Cannabis Basics

What Are Minor Cannabinoids?

Learn what minor cannabinoids are and how CBN, CBC and CBG are being studied for their potential in the wellness space.

What are minor cannabinoids?

Most people are aware of THC and CBD — but what do you know about CBG, CBC, CBN?

These are known collectively as minor cannabinoids, chemical compounds in cannabis that can be isolated for different uses. They’re called “minor” because they are found in relatively small amounts in cannabis, compared to the more dominant “major” compounds, THC and CBD.

Minor cannabinoids at a glance

Cannabis strains can contain more than 100 minor cannabinoids. Some are psychoactive (like THC), while others are non-psychoactive (like CBD). As the Canadian cannabis market matures, scientists and consumers want to better understand minor cannabinoids, both their benefits and potential risks.

Although the scientific community is still collecting evidence on the effects of minor cannabinoids, there is a growing belief that cannabis has the potential to deliver benefits to users through the “entourage effect,” described by the authors of a 2021 research paper published in The Journal of Pharmacology and Experimental Therapeutics as “all of the cannabis-derived cannabinoids, terpenoids and flavonoids acting in concert.” Simply put, it’s how minor cannabinoids enhance or alter the effects of THC and CBD.

How do minor cannabinoids work?

There’s been a lot of buzz around minor cannabinoids, notably CBG, CBC and CBN, and how they might interact with each other and with the human endocannabinoid system. Humans have cannabinoid receptors known as CB1 (mostly in the brain) and CB2 (mostly found in the immune system). When we consume cannabis, its cannabinoids bind to these receptors and cause the effects we may feel.

What are some of the most popular minor cannabinoids?

Three minor cannabinoids gaining popularity with consumers and the cannabis industry are CBG, CBC and CBN. Here’s what we know about them so far:

CBG: Research suggests the cannabinoid known as cannabigerol (CBG) interacts uniquely with the human body, including our adrenergic and serotonin receptors. Studies are looking at CBG’s potential to treat a number of neurological disorders, including Huntington’s disease, Parkinson’s disease and multiple sclerosis, as well as inflammatory bowel disease. Though much research and studying are still to be done to really uncover any true therapeutic benefit. Some researchers are investigating CBG's antibacterial properties, which so far show some promise in treating the bacteria staphylococcus aureus, which can be found in a wide range of infections, including atopic dermatitis and food poisoning. CBG is a non-intoxicating cannabinoid.

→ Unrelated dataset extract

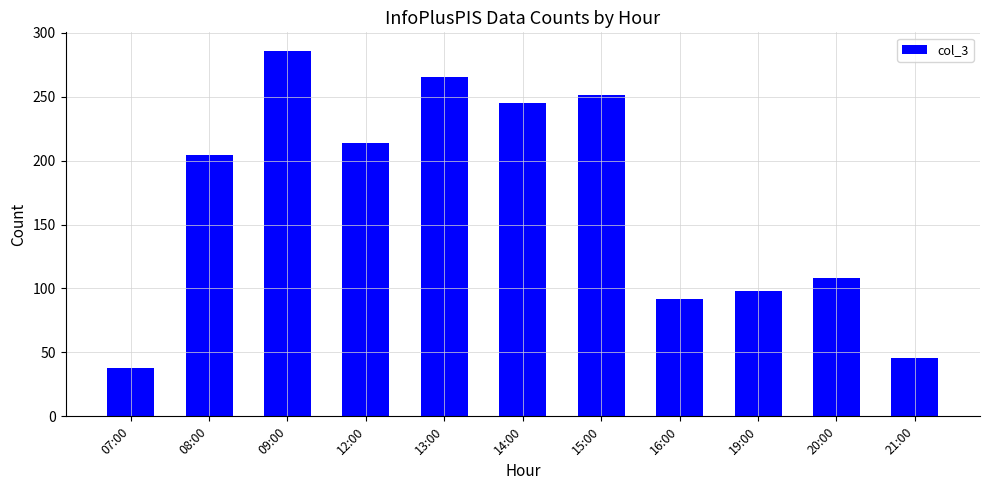

Which category has the highest value across all series?

09:00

CBC: Otherwise known as cannabichromene, CBC is a minor cannabinoid that has so far eluded in-depth examination. Also considered a non-psychoactive cannabinoid, CBC has been used in a few experimental studies that show its promise in providing anti-inflammatory relief. Other studies have hinted at CBC’s potential to treat ileitis — a condition commonly associated with Crohn’s disease — as well as inhibit cell growth in certain cancer lines. It’s important to note that many of these studies are in the beginning stages and more research is still needed.

CBN: The little-studied cannabinol (CBN) minor cannabinoid is a product of THC oxidation. Its concentration typically increases as the cannabis plant ages, and researchers are investigating its usefulness in regulating sleep and relaxation.

Research on minor cannabinoids continues

Researchers around the world are working to better understand the potential benefits and risks of these and other minor cannabinoids, consumed on their own and in combination. A lot remains unknown about their positive and negative effects on the human body and may not be known for years to come.

Licensed Producers and growers are already paying attention to the minor cannabinoid content of their products. In Ontario, a number of Licensed Producers are already supplying edibles, topicals, oils and flower with CBG, CBC and CBN noted on the labels and in the product names.